I agree that cat.jpg was a privacy violation and I do believe they did more
than simply look at the filename. However, I'll take the unpopular position
that this is within the limits of what one can reasonably expect from a
website providing a service as 37signals does. Admins will, and are completely
expected to, look at the data - if only to make sure everything is working.
Looking at a file called cat.jpg because it's the gazillionth file is pushing
the boundary a bit, but I still think this is OK. The moment I opt to use a
hosted project management software, I implicitly accept that things like this
(and potentially much worse) might happen.

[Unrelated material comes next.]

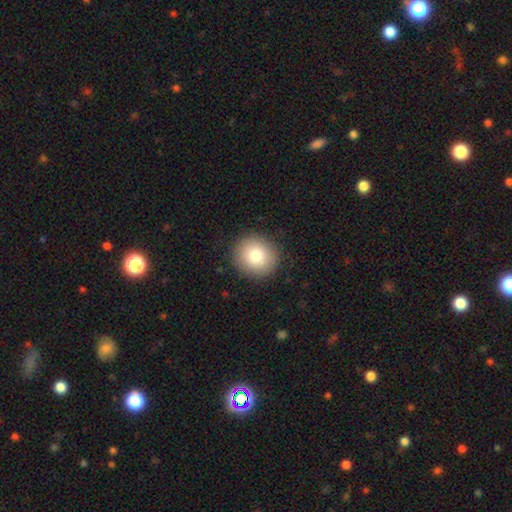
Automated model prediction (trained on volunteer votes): Smooth or featured? smooth (81%)
How rounded? round (90%)
Merging? none (90%)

Forgive me cperciva, but to me your post looks just like a giant plug for your
own service. Client-side encryption is not warranted for everything, nor is it
a reasonable goal for every app that shares data on the web. It's fine that
Tarsnap does this, and frankly I would expect the same from a service like,
say, DropBox - but it's not a reasonable expectation when it comes to the type
of apps 37signals provides.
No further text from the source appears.